Discovery science is usually a complex process, and consequently does not follow a simple linear cause and effect pattern.[1] This means that outcomes are uncertain, and it is expected to have disappointing results as a fundamental part of discovery science.[1] In particular, this may apply to medicine for the critically ill, where disease syndromes may be complex and multi-factorial.[1] In psychiatry, studying complex relationships between brain and behaviour requires a large-scale science. This calls for a need to conceptually switch from hypothesis-driven studies to hypothesis-generating research which is discovery-based.[4] Normally, discovery-based approaches for research are initially hypothesis-free, however, hypothesis testing can be elevated to a new level that effectively supports traditional hypothesis-driven studies.[11] Researchers hope that combining integrative analyses of data from a range of different levels can result in new classification approaches to enable personalised interventions.[3] Some biologists, such as Leroy Hood, have suggested that the model of ‘discovery science’ is a model which certain research fields are heading towards.
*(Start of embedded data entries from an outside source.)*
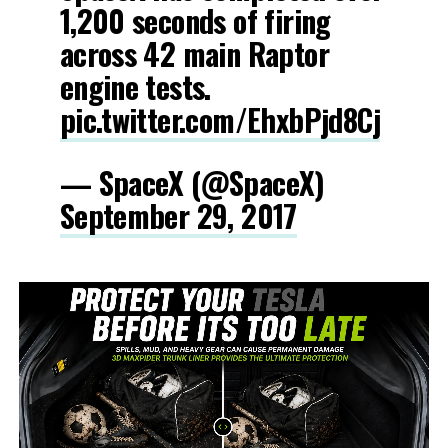
1,200 seconds of firing
across 42 main Raptor
engine tests.
pic.twitter.com/EhxbPjd8Cj
— SpaceX (@SpaceX)
September 29, 2017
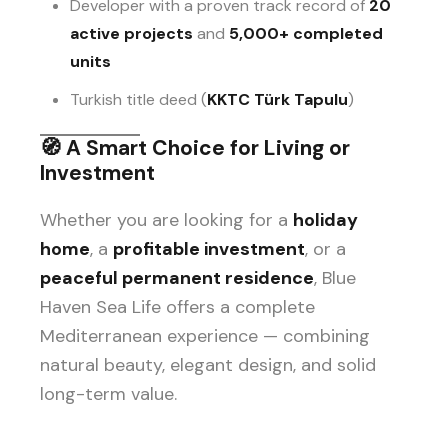
Developer with a proven track record of
20
active projects
and
5,000+ completed
units
Turkish title deed (
KKTC Türk Tapulu
)
🧭
A Smart Choice for Living or
Investment
Whether you are looking for a
holiday
home
, a
profitable investment
, or a
peaceful permanent residence
, Blue
Haven Sea Life offers a complete
Mediterranean experience — combining
natural beauty, elegant design, and solid
long-term value.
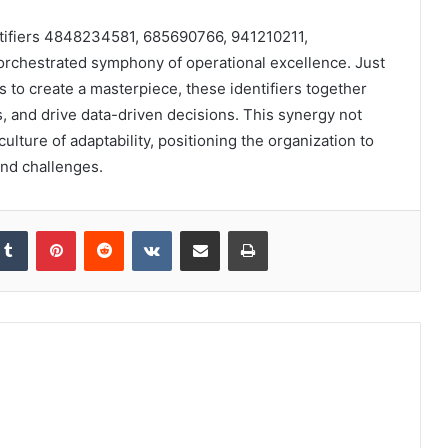
entifiers 4848234581, 685690766, 941210211,
orchestrated symphony of operational excellence. Just
 to create a masterpiece, these identifiers together
 and drive data-driven decisions. This synergy not
culture of adaptability, positioning the organization to
and challenges.
kedIn
Tumblr
Pinterest
Reddit
VKontakte
Share via Email
Print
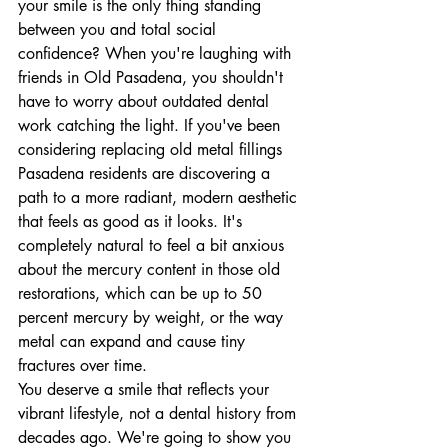
your smile is the only thing standing 
between you and total social 
confidence? When you're laughing with 
friends in Old Pasadena, you shouldn't 
have to worry about outdated dental 
work catching the light. If you've been 
considering replacing old metal fillings 
Pasadena residents are discovering a 
path to a more radiant, modern aesthetic 
that feels as good as it looks. It's 
completely natural to feel a bit anxious 
about the mercury content in those old 
restorations, which can be up to 50 
percent mercury by weight, or the way 
metal can expand and cause tiny 
fractures over time.
You deserve a smile that reflects your 
vibrant lifestyle, not a dental history from 
decades ago. We're going to show you 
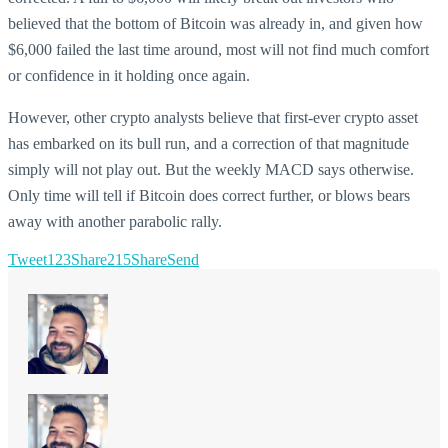
believed that the bottom of Bitcoin was already in, and given how
$6,000 failed the last time around, most will not find much comfort
or confidence in it holding once again.
However, other crypto analysts believe that first-ever crypto asset
has embarked on its bull run, and a correction of that magnitude
simply will not play out. But the weekly MACD says otherwise.
Only time will tell if Bitcoin does correct further, or blows bears
away with another parabolic rally.
Tweet
123
Share
215
Share
Send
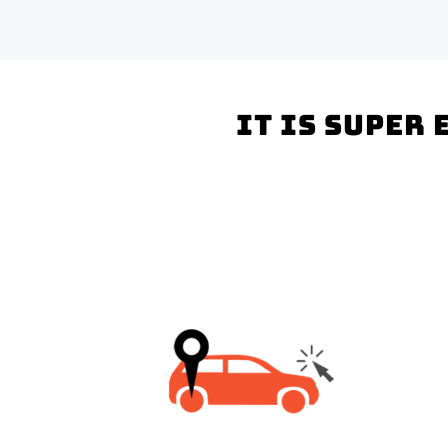
It is super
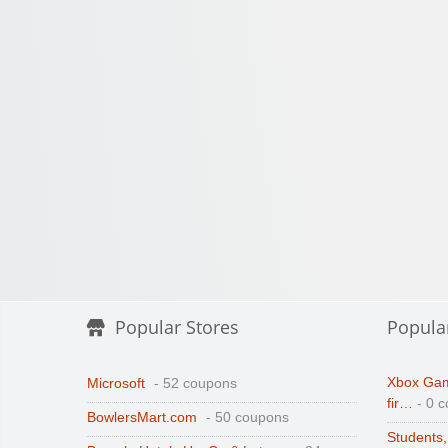
Popular Stores
Popula
Xbox Gam
Microsoft
- 52 coupons
fir…
- 0 
BowlersMart.com
- 50 coupons
Students,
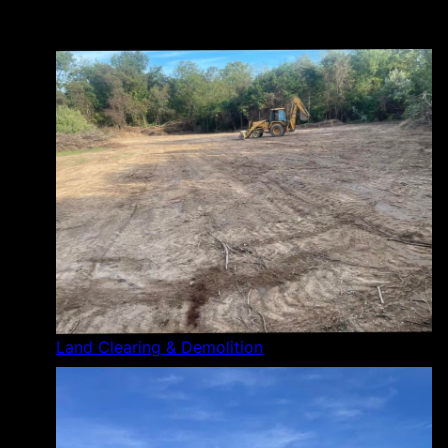
Land Clearing & Demolition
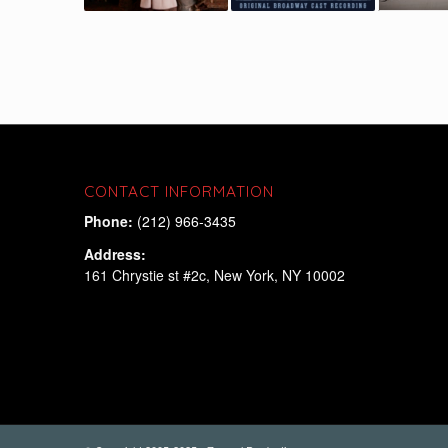
CONTACT INFORMATION
Phone:
(212) 966-3435
Address:
161 Chrystie st #2c, New York, NY 10002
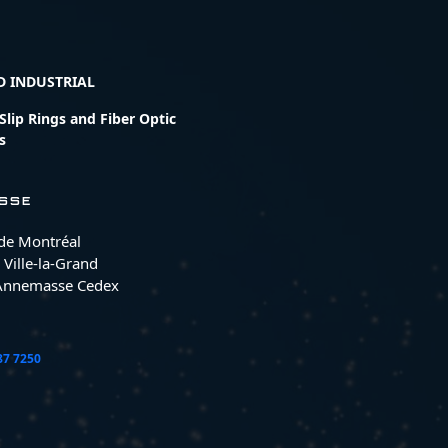
D INDUSTRIAL
lip Rings and Fiber Optic
s
SSE
 de Montréal
 Ville-la-Grand
Annemasse Cedex
87 7250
For example, it is believed that more information about gene function can be discovered, through the evolution of data-mining tools.[4]
Discovery-based approaches are often referred to as “big data” approaches, because of the large-scale datasets that they involve analyses of.[9] Big data includes large-scale homogenous study designs and highly variant datasets, and can be further divided into different kinds of datasets.[9] For example, in neuropsychiatric studies, big data can be categorised as ‘broad’ or ‘deep’ data.[9] Broad data is complex and heterogenous, as it is collected from multiple sources (e.g., labs and institutions) and uses different kinds of standards.[9] On the other hand, deep data is collected at multiple levels, e.g., from genes to molecules, cells, circuits, behaviours, and symptoms.[9] Broad data allows for population level inferences to be made; deep data is required for personalised medicine.[9] However, combining broad and deep data and storing them in large-scale databases makes it practically impossible to rely on traditional statistical approaches. Instead, the use of discovery-based big data approaches can allow for the generation of hypotheses and offer an analytical tool with high-throughput for pattern recognition and data mining. It is in this way that discovery-based approaches can provide insight into causes and mechanisms of the area of study.[9]
Although discovery-based and data-driven big data approaches can inform understanding of mechanisms behind the topic of concern, the success of these approaches depends on integrated analyses of the various types of relevant data, and the resultant insight provided.[9] For example, when researching psychiatric dysfunction, it is important to integrate vast and complex data such as brain imaging, genomic data and behavioural data, to uncover any brain-behaviour connections that are relevant to psychiatric dysfunction.[12] Therefore, there are challenges to integrating data and developing mining tools. Furthermore, validation of results is a big challenge for discovery-based science. Although it is possible for results to be statistically validated by independent datasets, tests of functionality affect ultimate validation. Collaborative efforts are therefore critical for success.[9]